Se pourrait-il que le maître en Torah soit en désaccord avec la Torah elle-même ?!
Le Rav Bloch solutionne cette difficulté de façon à nous faire saisir plus clairement la teneur de l’idée de la confiance en D.ieu selon la Torah. Il explique dans son Iguéret Habita'hon qu’il n’y a pas la moindre contradiction. Le 'Hazon Ich parle d’un homme qui ne se serait pas encore employé au rigoureux exercice de la confiance en D.ieu qui peut prendre parfois plus qu’une seule vie. C’est le travail sur tout son être qui métamorphose la personnalité jusqu’au plus niveau de piété et de dévotion. Le Rav parle de la vision naturelle que tout Juif se doit d’épouser quel que soit son niveau. Le premier niveau de la confiance en D.ieu - savoir que D.ieu gère toute l’existence et qu’Il mène tout vers une issue finalement positive, comme l’enseignait Rabbi 'Akiva : « Tout ce qu’Hachem fait est pour le bien » (Bérakhot p.60)

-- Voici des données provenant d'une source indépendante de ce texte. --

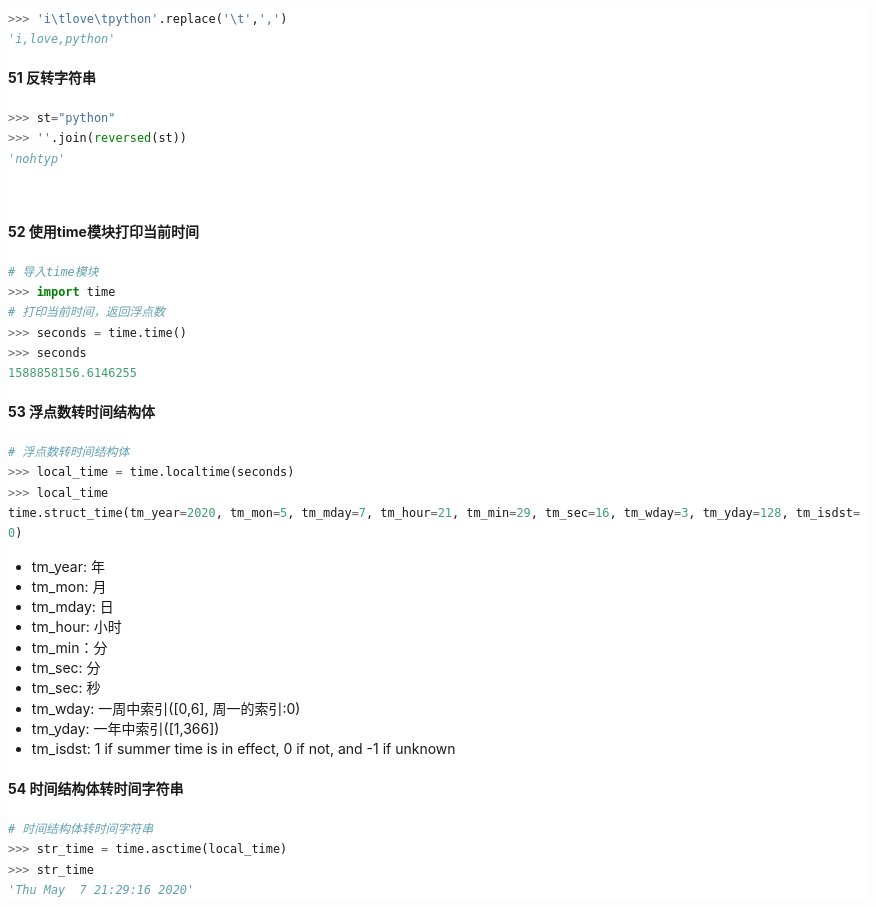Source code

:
 ```python
>>> 'i\tlove\tpython'.replace('\t',',')
'i,love,python'
```

#### 51 反转字符串

```python
>>> st="python"
>>> ''.join(reversed(st))
'nohtyp'
```

![img](data:image/gif;base64,iVBORw0KGgoAAAANSUhEUgAAAAEAAAABCAYAAAAfFcSJAAAADUlEQVQImWNgYGBgAAAABQABh6FO1AAAAABJRU5ErkJggg==)

#### 52 使用time模块打印当前时间

```python
# 导入time模块
>>> import time
# 打印当前时间，返回浮点数
>>> seconds = time.time()
>>> seconds
1588858156.6146255
```

#### 53 浮点数转时间结构体

```python
# 浮点数转时间结构体
>>> local_time = time.localtime(seconds)
>>> local_time
time.struct_time(tm_year=2020, tm_mon=5, tm_mday=7, tm_hour=21, tm_min=29, tm_sec=16, tm_wday=3, tm_yday=128, tm_isdst=0)
```

- tm_year: 年
- tm_mon: 月
- tm_mday: 日
- tm_hour: 小时
- tm_min：分
- tm_sec: 分
- tm_sec: 秒
- tm_wday: 一周中索引([0,6], 周一的索引:0)
- tm_yday: 一年中索引([1,366])
- tm_isdst: 1 if summer time is in effect, 0 if not, and -1 if unknown

#### 54 时间结构体转时间字符串

```python
# 时间结构体转时间字符串
>>> str_time = time.asctime(local_time)
>>> str_time
'Thu May  7 21:29:16 2020'
```
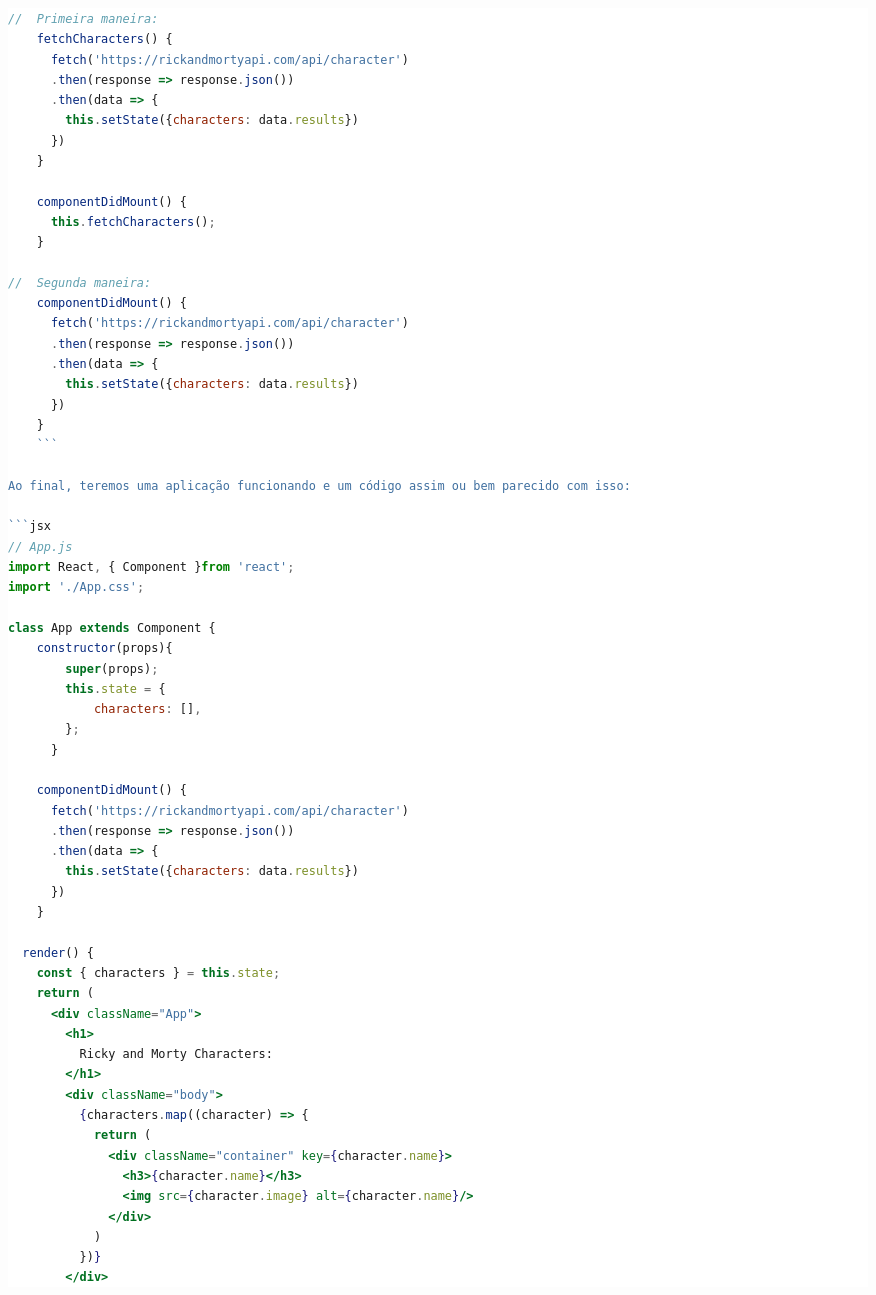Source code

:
 ```jsx
//  Primeira maneira:
    fetchCharacters() {
      fetch('https://rickandmortyapi.com/api/character')
      .then(response => response.json())
      .then(data => {
        this.setState({characters: data.results})
      })
    }

    componentDidMount() {
      this.fetchCharacters();
    }

//  Segunda maneira:
    componentDidMount() {
      fetch('https://rickandmortyapi.com/api/character')
      .then(response => response.json())
      .then(data => {
        this.setState({characters: data.results})
      })
    }
    ```

Ao final, teremos uma aplicação funcionando e um código assim ou bem parecido com isso:

```jsx
// App.js
import React, { Component }from 'react';
import './App.css';

class App extends Component {
    constructor(props){
        super(props);
        this.state = {
            characters: [],
        };
      }

    componentDidMount() {
      fetch('https://rickandmortyapi.com/api/character')
      .then(response => response.json())
      .then(data => {
        this.setState({characters: data.results})
      })
    }

  render() {
    const { characters } = this.state;
    return (
      <div className="App">
        <h1>
          Ricky and Morty Characters:
        </h1>
        <div className="body">
          {characters.map((character) => {
            return (
              <div className="container" key={character.name}>
                <h3>{character.name}</h3>
                <img src={character.image} alt={character.name}/>
              </div>
            )
          })}
        </div>
```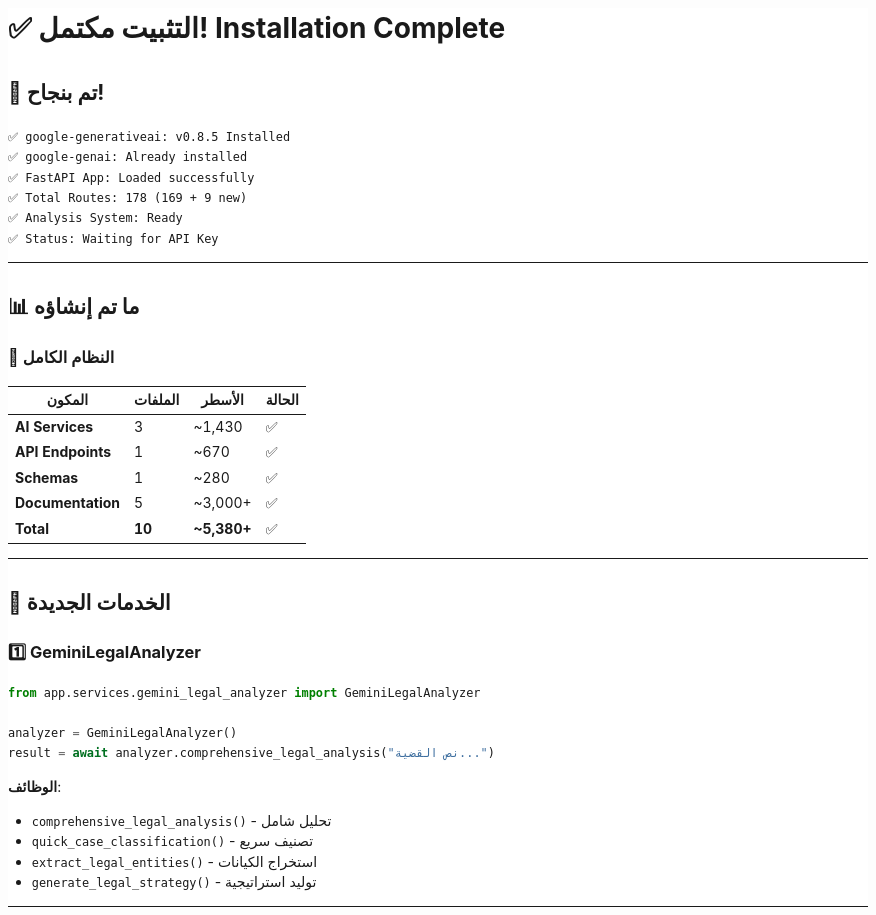 # ✅ التثبيت مكتمل! Installation Complete

## 🎉 تم بنجاح!

```
✅ google-generativeai: v0.8.5 Installed
✅ google-genai: Already installed
✅ FastAPI App: Loaded successfully
✅ Total Routes: 178 (169 + 9 new)
✅ Analysis System: Ready
✅ Status: Waiting for API Key
```

---

## 📊 ما تم إنشاؤه

### 🎯 النظام الكامل

| المكون | الملفات | الأسطر | الحالة |
|--------|---------|--------|--------|
| **AI Services** | 3 | ~1,430 | ✅ |
| **API Endpoints** | 1 | ~670 | ✅ |
| **Schemas** | 1 | ~280 | ✅ |
| **Documentation** | 5 | ~3,000+ | ✅ |
| **Total** | **10** | **~5,380+** | ✅ |

---

## 🚀 الخدمات الجديدة

### 1️⃣ GeminiLegalAnalyzer
```python
from app.services.gemini_legal_analyzer import GeminiLegalAnalyzer

analyzer = GeminiLegalAnalyzer()
result = await analyzer.comprehensive_legal_analysis("نص القضية...")
```

**الوظائف**:
- `comprehensive_legal_analysis()` - تحليل شامل
- `quick_case_classification()` - تصنيف سريع
- `extract_legal_entities()` - استخراج الكيانات
- `generate_legal_strategy()` - توليد استراتيجية

---
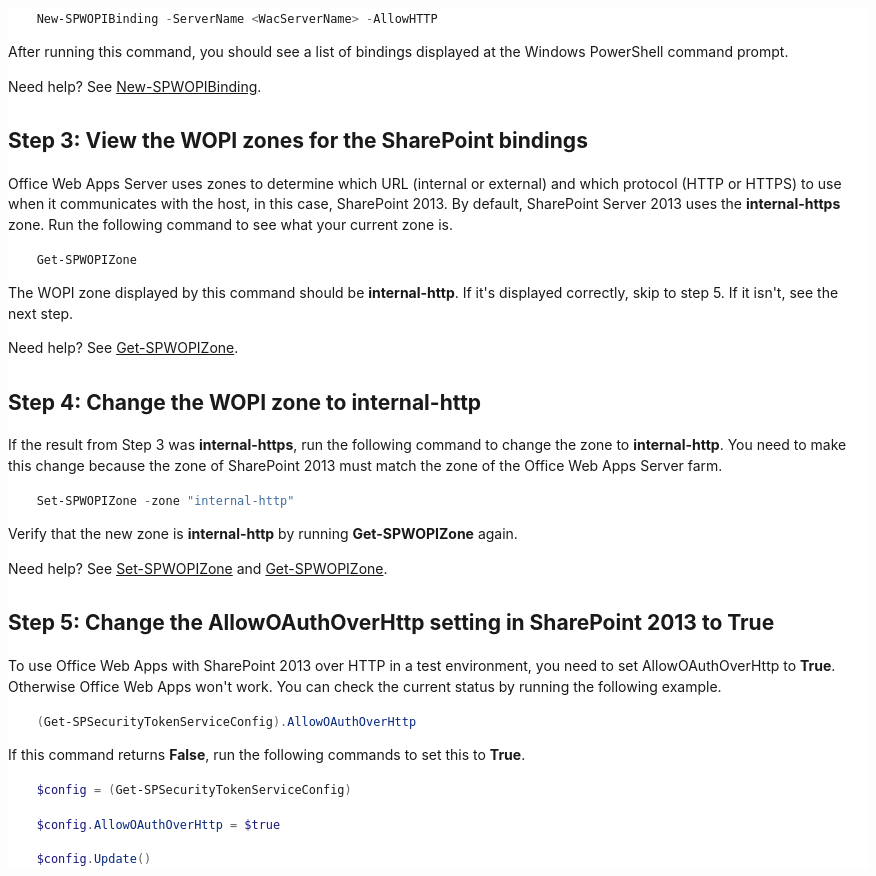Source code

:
 ```PowerShell
    New-SPWOPIBinding -ServerName <WacServerName> -AllowHTTP
```
After running this command, you should see a list of bindings displayed at the Windows PowerShell command prompt.

Need help? See [New-SPWOPIBinding](/powershell/module/sharepoint-server/New-SPWOPIBinding?view=sharepoint-ps).

## Step 3: View the WOPI zones for the SharePoint bindings

Office Web Apps Server uses zones to determine which URL (internal or external) and which protocol (HTTP or HTTPS) to use when it communicates with the host, in this case, SharePoint 2013. By default, SharePoint Server 2013 uses the **internal-https** zone. Run the following command to see what your current zone is.

```PowerShell
    Get-SPWOPIZone
```
The WOPI zone displayed by this command should be **internal-http**. If it's displayed correctly, skip to step 5. If it isn't, see the next step.

Need help? See [Get-SPWOPIZone](/powershell/module/sharepoint-server/Get-SPWOPIZone?view=sharepoint-ps).

## Step 4: Change the WOPI zone to internal-http

If the result from Step 3 was **internal-https**, run the following command to change the zone to **internal-http**. You need to make this change because the zone of SharePoint 2013 must match the zone of the Office Web Apps Server farm.

```PowerShell
    Set-SPWOPIZone -zone "internal-http"
```

Verify that the new zone is **internal-http** by running **Get-SPWOPIZone** again.

Need help? See [Set-SPWOPIZone](/powershell/module/sharepoint-server/Set-SPWOPIZone?view=sharepoint-ps) and [Get-SPWOPIZone](/powershell/module/sharepoint-server/Get-SPWOPIZone?view=sharepoint-ps).

## Step 5: Change the AllowOAuthOverHttp setting in SharePoint 2013 to True

To use Office Web Apps with SharePoint 2013 over HTTP in a test environment, you need to set AllowOAuthOverHttp to **True**. Otherwise Office Web Apps won't work. You can check the current status by running the following example.

```PowerShell
    (Get-SPSecurityTokenServiceConfig).AllowOAuthOverHttp
```

If this command returns **False**, run the following commands to set this to **True**.

```PowerShell
    $config = (Get-SPSecurityTokenServiceConfig)
```
```PowerShell
    $config.AllowOAuthOverHttp = $true
```
```PowerShell
    $config.Update()
```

Dans l'absolu, il est donc possible de modifier son destin, à condition d’être au niveau. Néanmoins, cela nous projette vers une interrogation plus forte – comment change-t-on le dessein de D.ieu ?
La réponse est que D.ieu, source de toutes les bontés, est toujours enclin à apporter son secours à l’homme ou à le rendre heureux, seulement le principe suprême du libre arbitre, participant d’ailleurs au même aboutissement, empêche parfois l’homme d’être secouru ou guéri, il risquerait de perdre son mérite. En revanche, si ce dernier s’élève à un niveau de confiance en D.ieu et de certitude tels que l’intervention divine ne représente plus le moindre danger pour son libre arbitre, D.ieu agit vis-à-vis de lui de façon immanente.